● **Page excerpt**
In this case, the frontend held around 30 FPS until hitting the 1000s of circles, then it dropped to about 20. In the high 1000s, it nosedived into the single digits.

If we apply the same factor from before (4 items per vehicle in fleet rendered in the map), we might imagine that the number of vehicles that could be rendered could be double perhaps (or even trippled) to 2-300 vehicles. Again, that is very back of the napkin, but a useful heuristic to frame this evaluation with, perhaps.

Ultimately, Mapbox GL has had far more time and effort invested in it to allow for the performance gains observed just through this short exercise. Modification of the code does involve more effort, so moving to a canvas might be a faster path to short term wins. That said, there are a number of Leaflet libraries that do not play nicely with the canvas renderer and porting the Leaflet code over, depending on the complexity of the logic already built out, might be of equivalent effort to porting to Mapbox, but without the same gains.

Real World Reference Points

I then wondered to myself: “Well, how many systems actually have a few hundred vehicles per hour in them that are being monitored? When and where would this be a real problem?”

I quickly wrote an extraction script to just evaluate the schedule of a given GTFS feed and see how many buses were supposed to be running at each hour of the day. I based this count of unique trip ids and separated based on stop times scheduled for each hour of the day. I filtered for just the busiest days schedule so as to generate a representative example of a “busy day” for a given operator.

I could have run this on more feeds, but I think the 4 I did were sufficient: AC Transit, NYC subways, LA Metro’s buses, and Miami Dade’s network. The results are included as images below.

● **Brief A**
In the map rendering write-up, which four transit systems had their schedules analyzed?
● **Brief B**
Write a continuation of the map rendering write-up, picking up after its final sentence.
These items come from a separate source and have no connection to the map rendering write-up.

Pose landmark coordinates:

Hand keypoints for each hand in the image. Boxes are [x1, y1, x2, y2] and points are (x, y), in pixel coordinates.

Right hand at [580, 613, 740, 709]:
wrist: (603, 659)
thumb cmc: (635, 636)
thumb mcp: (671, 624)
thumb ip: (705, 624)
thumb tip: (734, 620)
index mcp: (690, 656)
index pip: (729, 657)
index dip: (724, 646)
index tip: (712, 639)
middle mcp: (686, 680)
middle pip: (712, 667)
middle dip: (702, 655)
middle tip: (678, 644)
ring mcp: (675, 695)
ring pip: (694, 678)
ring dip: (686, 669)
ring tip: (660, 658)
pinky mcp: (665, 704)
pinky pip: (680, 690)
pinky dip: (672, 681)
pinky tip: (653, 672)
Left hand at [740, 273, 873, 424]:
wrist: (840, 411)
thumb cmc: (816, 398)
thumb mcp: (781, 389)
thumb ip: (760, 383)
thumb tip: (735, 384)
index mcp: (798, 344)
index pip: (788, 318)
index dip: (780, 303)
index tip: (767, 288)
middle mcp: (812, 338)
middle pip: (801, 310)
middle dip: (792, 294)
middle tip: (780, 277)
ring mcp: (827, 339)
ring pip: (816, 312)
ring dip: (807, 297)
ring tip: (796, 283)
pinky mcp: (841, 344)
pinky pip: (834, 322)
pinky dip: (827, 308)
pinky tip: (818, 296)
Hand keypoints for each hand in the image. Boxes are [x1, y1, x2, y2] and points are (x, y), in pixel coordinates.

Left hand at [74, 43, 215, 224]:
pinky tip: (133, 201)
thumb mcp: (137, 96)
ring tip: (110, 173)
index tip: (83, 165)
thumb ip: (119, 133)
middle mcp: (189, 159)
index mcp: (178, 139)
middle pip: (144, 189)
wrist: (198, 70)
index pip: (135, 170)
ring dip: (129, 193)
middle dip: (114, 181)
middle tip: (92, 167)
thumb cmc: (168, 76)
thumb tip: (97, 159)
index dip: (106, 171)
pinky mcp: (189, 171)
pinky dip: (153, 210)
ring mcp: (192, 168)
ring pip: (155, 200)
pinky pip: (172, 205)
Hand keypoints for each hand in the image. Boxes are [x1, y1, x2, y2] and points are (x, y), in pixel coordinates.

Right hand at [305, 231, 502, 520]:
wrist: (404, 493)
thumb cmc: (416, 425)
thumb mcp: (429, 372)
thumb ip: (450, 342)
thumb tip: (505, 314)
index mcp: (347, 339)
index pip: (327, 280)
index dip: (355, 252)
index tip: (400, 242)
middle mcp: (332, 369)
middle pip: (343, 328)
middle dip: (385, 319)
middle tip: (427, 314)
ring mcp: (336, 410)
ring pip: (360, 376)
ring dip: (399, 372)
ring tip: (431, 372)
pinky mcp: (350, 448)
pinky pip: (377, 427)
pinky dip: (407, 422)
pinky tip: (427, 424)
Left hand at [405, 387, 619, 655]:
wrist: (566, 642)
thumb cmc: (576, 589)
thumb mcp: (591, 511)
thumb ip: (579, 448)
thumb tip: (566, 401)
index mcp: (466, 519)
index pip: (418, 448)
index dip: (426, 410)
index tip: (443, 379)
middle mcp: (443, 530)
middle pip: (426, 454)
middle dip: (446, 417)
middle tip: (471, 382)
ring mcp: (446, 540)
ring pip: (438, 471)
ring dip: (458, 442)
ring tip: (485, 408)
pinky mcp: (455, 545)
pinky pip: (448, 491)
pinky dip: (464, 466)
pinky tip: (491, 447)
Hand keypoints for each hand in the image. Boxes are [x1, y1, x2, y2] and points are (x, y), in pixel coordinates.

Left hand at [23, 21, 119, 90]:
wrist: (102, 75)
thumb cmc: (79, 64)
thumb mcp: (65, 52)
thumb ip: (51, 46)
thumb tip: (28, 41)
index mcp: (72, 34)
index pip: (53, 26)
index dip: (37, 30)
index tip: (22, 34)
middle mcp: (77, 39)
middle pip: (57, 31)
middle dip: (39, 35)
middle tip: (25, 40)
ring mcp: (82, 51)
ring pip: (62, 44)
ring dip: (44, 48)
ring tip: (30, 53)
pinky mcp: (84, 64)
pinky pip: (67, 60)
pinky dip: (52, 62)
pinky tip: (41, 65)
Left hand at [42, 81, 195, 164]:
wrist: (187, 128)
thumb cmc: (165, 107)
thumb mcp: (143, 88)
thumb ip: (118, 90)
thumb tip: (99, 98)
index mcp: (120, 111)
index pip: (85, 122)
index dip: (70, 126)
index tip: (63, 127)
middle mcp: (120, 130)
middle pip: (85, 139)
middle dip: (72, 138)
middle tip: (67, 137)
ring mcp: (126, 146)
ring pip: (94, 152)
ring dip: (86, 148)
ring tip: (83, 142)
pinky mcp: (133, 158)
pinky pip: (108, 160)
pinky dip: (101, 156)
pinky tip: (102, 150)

● **Answer box A**
AC Transit, NYC subways, LA Metro's buses, and Miami Dade's network.

● **Answer box B**
trips_act

trips_nyct_subways

trips_la_buses

trips_miamidade

As we can see, most mid-sized cities should be fine with Leaflet (or perhaps just on the edge of fine). As I suspected, larger operators will be very cumbersome, especially on machines with more limited hardware. For example, LA’s bus network might prove to be too much information to be rendering through the “traditional” Leaflet method and moving to Mapbox GL might be necessary if visualizing that amount of information at once, smoothly, is required.

Here is the script to pull out the stats that I plotted above.

import pandas as pd
import partridge as ptg

def get_feed(path: str):
    trip_counts_by_date = ptg.read_trip_counts_by_date(path)
    target_service_date, target_service_date_count = max(trip_counts_by_date.items(), key=lambda p: p[1])
    service_ids_by_date = ptg.read_service_ids_by_date(path)
    busiest_day_service_ids = service_ids_by_date[target_service_date]

    feed_query = {'trips.txt': {'service_id': busiest_day_service_ids}}
    feed = ptg.load_feed(path, view = feed_query)
    return feed

def make_trips_ct(feed):
    trips_hrly = []
    for hr in range(24):
        time_start = hr * 3600
        time_end = hr * 3600

        m1 = feed.stop_times.arrival_time >= time_start
        m2 = feed.stop_times.arrival_time <= time_end

        st_sub = feed.stop_times[m1 & m2]
        t_ct = len(st_sub.trip_id.unique())
        trips_hrly.append(t_ct)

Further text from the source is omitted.